Increasing the floor space of your house, either through a loft conversion or an extension, is a traditional but still excellent way to improve your home add value to your property. A 10 per cent increase in floor space adds around 7 per cent to the price of the property, and an extra bedroom and bathroom by way of a loft conversion can add up to 20 per cent. Strangely, although we clearly value space, small properties tend to cost more per square metre; a small one bedroom flat would cost around £2,700 per metre squared compared to £1,600 for a four bedroom house.

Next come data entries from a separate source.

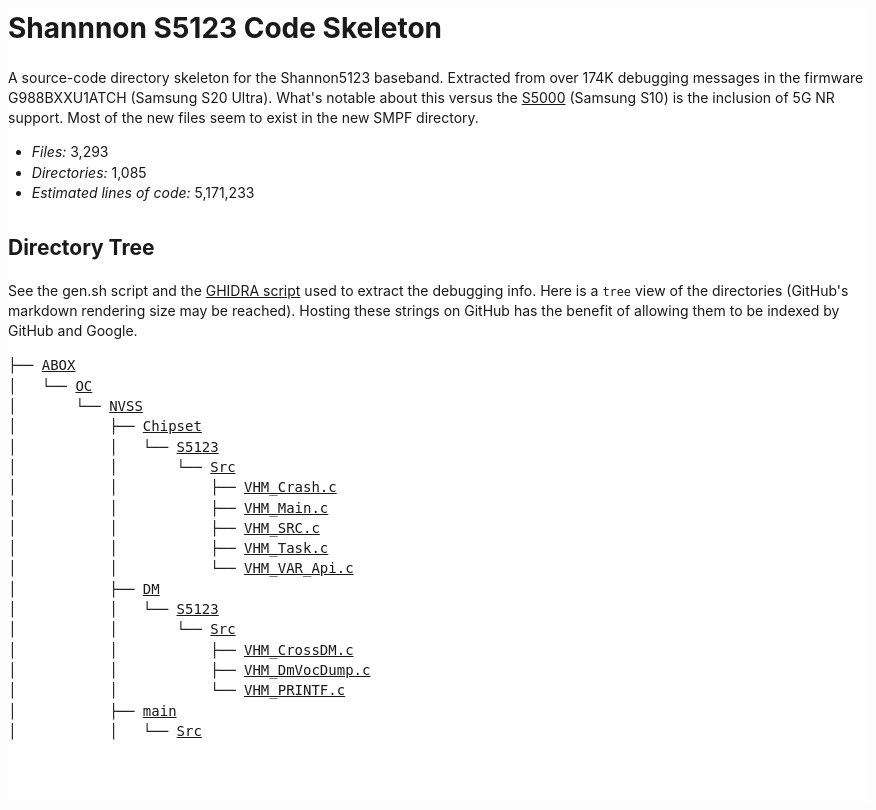 # Shannnon S5123 Code Skeleton
A source-code directory skeleton for the Shannon5123 baseband. Extracted from over 174K debugging messages in the firmware G988BXXU1ATCH (Samsung S20 Ultra).
What's notable about this versus the [S5000](https://github.com/grant-h/shannon_s5000) (Samsung S10) is the inclusion of 5G NR support. Most of the new files seem to exist in the new SMPF directory.

* *Files:* 3,293
* *Directories:* 1,085
* *Estimated lines of code:* 5,171,233

## Directory Tree
See the gen.sh script and the [GHIDRA script](https://github.com/grant-h/shannonRE/blob/master/ghidra/ShannonTraceEntry.py) used to extract the debugging info.
Here is a `tree` view of the directories (GitHub's markdown rendering size may be reached).
Hosting these strings on GitHub has the benefit of allowing them to be indexed by GitHub and Google.

<pre>
├── <a href="https://github.com/grant-h/shannon_s5123/blob/master/ABOX/">ABOX</a>
│   └── <a href="https://github.com/grant-h/shannon_s5123/blob/master/ABOX/OC/">OC</a>
│   &nbsp;&nbsp;&nbsp; └── <a href="https://github.com/grant-h/shannon_s5123/blob/master/ABOX/OC/NVSS/">NVSS</a>
│   &nbsp;&nbsp;&nbsp; &nbsp;&nbsp;&nbsp; ├── <a href="https://github.com/grant-h/shannon_s5123/blob/master/ABOX/OC/NVSS/Chipset/">Chipset</a>
│   &nbsp;&nbsp;&nbsp; &nbsp;&nbsp;&nbsp; │   └── <a href="https://github.com/grant-h/shannon_s5123/blob/master/ABOX/OC/NVSS/Chipset/S5123/">S5123</a>
│   &nbsp;&nbsp;&nbsp; &nbsp;&nbsp;&nbsp; │   &nbsp;&nbsp;&nbsp; └── <a href="https://github.com/grant-h/shannon_s5123/blob/master/ABOX/OC/NVSS/Chipset/S5123/Src/">Src</a>
│   &nbsp;&nbsp;&nbsp; &nbsp;&nbsp;&nbsp; │   &nbsp;&nbsp;&nbsp; &nbsp;&nbsp;&nbsp; ├── <a href="https://github.com/grant-h/shannon_s5123/blob/master/ABOX/OC/NVSS/Chipset/S5123/Src/VHM_Crash.c">VHM_Crash.c</a>
│   &nbsp;&nbsp;&nbsp; &nbsp;&nbsp;&nbsp; │   &nbsp;&nbsp;&nbsp; &nbsp;&nbsp;&nbsp; ├── <a href="https://github.com/grant-h/shannon_s5123/blob/master/ABOX/OC/NVSS/Chipset/S5123/Src/VHM_Main.c">VHM_Main.c</a>
│   &nbsp;&nbsp;&nbsp; &nbsp;&nbsp;&nbsp; │   &nbsp;&nbsp;&nbsp; &nbsp;&nbsp;&nbsp; ├── <a href="https://github.com/grant-h/shannon_s5123/blob/master/ABOX/OC/NVSS/Chipset/S5123/Src/VHM_SRC.c">VHM_SRC.c</a>
│   &nbsp;&nbsp;&nbsp; &nbsp;&nbsp;&nbsp; │   &nbsp;&nbsp;&nbsp; &nbsp;&nbsp;&nbsp; ├── <a href="https://github.com/grant-h/shannon_s5123/blob/master/ABOX/OC/NVSS/Chipset/S5123/Src/VHM_Task.c">VHM_Task.c</a>
│   &nbsp;&nbsp;&nbsp; &nbsp;&nbsp;&nbsp; │   &nbsp;&nbsp;&nbsp; &nbsp;&nbsp;&nbsp; └── <a href="https://github.com/grant-h/shannon_s5123/blob/master/ABOX/OC/NVSS/Chipset/S5123/Src/VHM_VAR_Api.c">VHM_VAR_Api.c</a>
│   &nbsp;&nbsp;&nbsp; &nbsp;&nbsp;&nbsp; ├── <a href="https://github.com/grant-h/shannon_s5123/blob/master/ABOX/OC/NVSS/DM/">DM</a>
│   &nbsp;&nbsp;&nbsp; &nbsp;&nbsp;&nbsp; │   └── <a href="https://github.com/grant-h/shannon_s5123/blob/master/ABOX/OC/NVSS/DM/S5123/">S5123</a>
│   &nbsp;&nbsp;&nbsp; &nbsp;&nbsp;&nbsp; │   &nbsp;&nbsp;&nbsp; └── <a href="https://github.com/grant-h/shannon_s5123/blob/master/ABOX/OC/NVSS/DM/S5123/Src/">Src</a>
│   &nbsp;&nbsp;&nbsp; &nbsp;&nbsp;&nbsp; │   &nbsp;&nbsp;&nbsp; &nbsp;&nbsp;&nbsp; ├── <a href="https://github.com/grant-h/shannon_s5123/blob/master/ABOX/OC/NVSS/DM/S5123/Src/VHM_CrossDM.c">VHM_CrossDM.c</a>
│   &nbsp;&nbsp;&nbsp; &nbsp;&nbsp;&nbsp; │   &nbsp;&nbsp;&nbsp; &nbsp;&nbsp;&nbsp; ├── <a href="https://github.com/grant-h/shannon_s5123/blob/master/ABOX/OC/NVSS/DM/S5123/Src/VHM_DmVocDump.c">VHM_DmVocDump.c</a>
│   &nbsp;&nbsp;&nbsp; &nbsp;&nbsp;&nbsp; │   &nbsp;&nbsp;&nbsp; &nbsp;&nbsp;&nbsp; └── <a href="https://github.com/grant-h/shannon_s5123/blob/master/ABOX/OC/NVSS/DM/S5123/Src/VHM_PRINTF.c">VHM_PRINTF.c</a>
│   &nbsp;&nbsp;&nbsp; &nbsp;&nbsp;&nbsp; ├── <a href="https://github.com/grant-h/shannon_s5123/blob/master/ABOX/OC/NVSS/main/">main</a>
│   &nbsp;&nbsp;&nbsp; &nbsp;&nbsp;&nbsp; │   └── <a href="https://github.com/grant-h/shannon_s5123/blob/master/ABOX/OC/NVSS/main/Src/">Src</a>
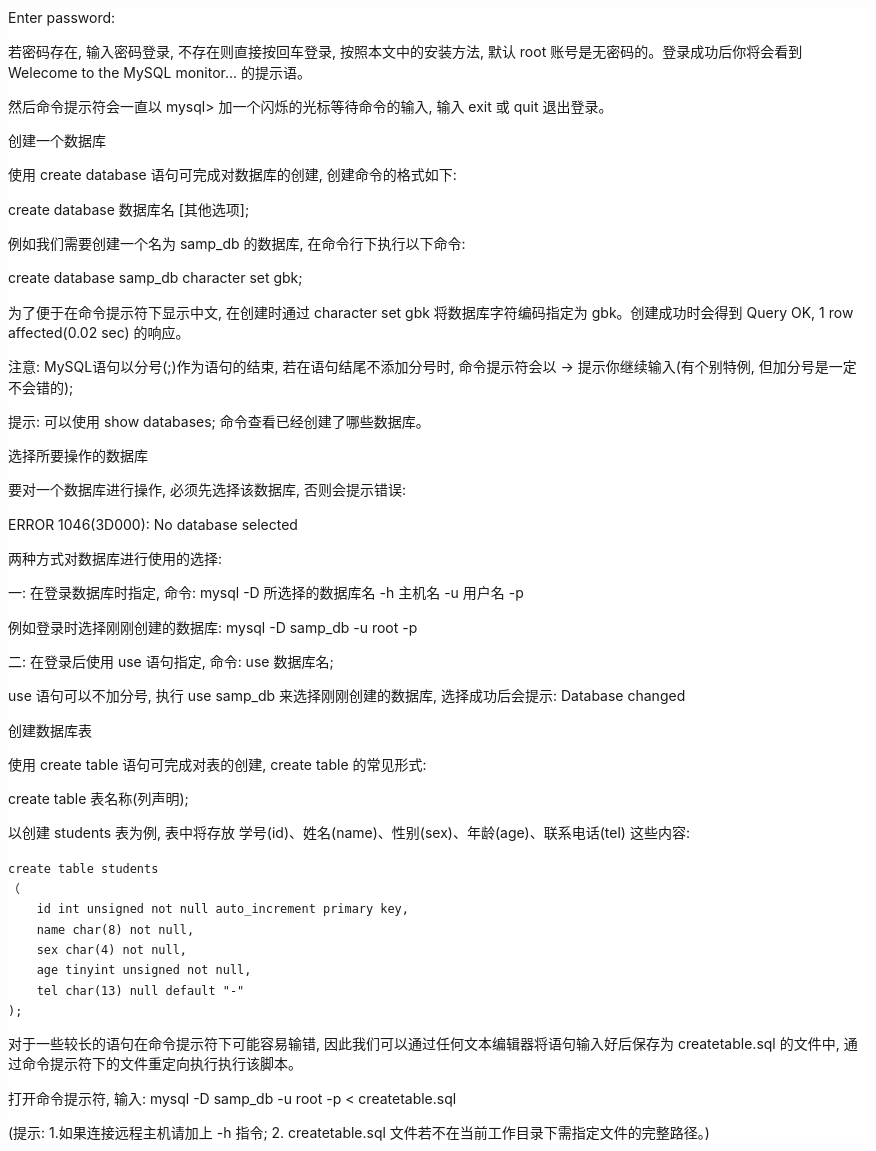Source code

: Enter password:

若密码存在, 输入密码登录, 不存在则直接按回车登录, 按照本文中的安装方法, 默认 root 账号是无密码的。登录成功后你将会看到 Welecome to the MySQL monitor... 的提示语。

然后命令提示符会一直以 mysql> 加一个闪烁的光标等待命令的输入, 输入 exit 或 quit 退出登录。

创建一个数据库

使用 create database 语句可完成对数据库的创建, 创建命令的格式如下:

create database 数据库名 [其他选项];

例如我们需要创建一个名为 samp_db 的数据库, 在命令行下执行以下命令:

create database samp_db character set gbk;

为了便于在命令提示符下显示中文, 在创建时通过 character set gbk 将数据库字符编码指定为 gbk。创建成功时会得到 Query OK, 1 row affected(0.02 sec) 的响应。

注意: MySQL语句以分号(;)作为语句的结束, 若在语句结尾不添加分号时, 命令提示符会以 -> 提示你继续输入(有个别特例, 但加分号是一定不会错的);

提示: 可以使用 show databases; 命令查看已经创建了哪些数据库。

选择所要操作的数据库

要对一个数据库进行操作, 必须先选择该数据库, 否则会提示错误:

ERROR 1046(3D000): No database selected

两种方式对数据库进行使用的选择:

一: 在登录数据库时指定, 命令: mysql -D 所选择的数据库名 -h 主机名 -u 用户名 -p

例如登录时选择刚刚创建的数据库: mysql -D samp_db -u root -p

二: 在登录后使用 use 语句指定, 命令: use 数据库名;

use 语句可以不加分号, 执行 use samp_db 来选择刚刚创建的数据库, 选择成功后会提示: Database changed

创建数据库表

使用 create table 语句可完成对表的创建, create table 的常见形式:

create table 表名称(列声明);

以创建 students 表为例, 表中将存放 学号(id)、姓名(name)、性别(sex)、年龄(age)、联系电话(tel) 这些内容:

	create table students
	（
		id int unsigned not null auto_increment primary key,
		name char(8) not null,
		sex char(4) not null,
		age tinyint unsigned not null,
		tel char(13) null default "-"
	);

对于一些较长的语句在命令提示符下可能容易输错, 因此我们可以通过任何文本编辑器将语句输入好后保存为 createtable.sql 的文件中, 通过命令提示符下的文件重定向执行执行该脚本。

打开命令提示符, 输入: mysql -D samp_db -u root -p < createtable.sql

(提示: 1.如果连接远程主机请加上 -h 指令; 2. createtable.sql 文件若不在当前工作目录下需指定文件的完整路径。)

However, when it comes to getting a good price for your property, location is still the main factor. The difference in price for a similar house in the most and least desirable areas of a town was 72 per cent in 1991, 80 per cent in 2005 and is now 98 per cent. Regional differences are also very striking, with an average house in Wales costing about 53 per cent of a similar property in London.
Central heating, which was once a luxury, is now so commonplace that most people wouldn’t think to ask specifically for it when looking for a house. In fact, the percentage of homes with full central heating increased from 10 per cent in 1991 to 91 per cent today, and the minority still without it can expect the value of their home to decrease by up to 9 per cent. However, people are also now more conscious of the environmental and financial impact of high central heating, and installing cavity wall insulation and double glazing has become more common.
These days it is necessary to have an energy certificate when selling a home, and this makes it much easier to compare different properties. Energy efficiency ratings on homes are measured in the same way as domestic appliances, in an A-G system. 30 per cent of properties now have a rating of A-D, with newer properties being particularly high ranking. However, British homes are still among the least energy efficient in Europe and are responsible for 27 per cent of our total carbon emissions – daunting news given the Government’s target to reduce carbon emissions by 34 per cent by 2020.
Martin Gahbauer, Nationwide’s Chief Economist, says, ‘Location is still the biggest factor affecting the value of property, and a house in the best neighbourhood can command a price nearly 50 per cent higher than a similar house in an ‘average’ area. However, other characteristics also have a significant influence on the desirability, and thus price, of property. For example, extending a property to accommodate an extra bedroom can add around 11 per cent to its price.’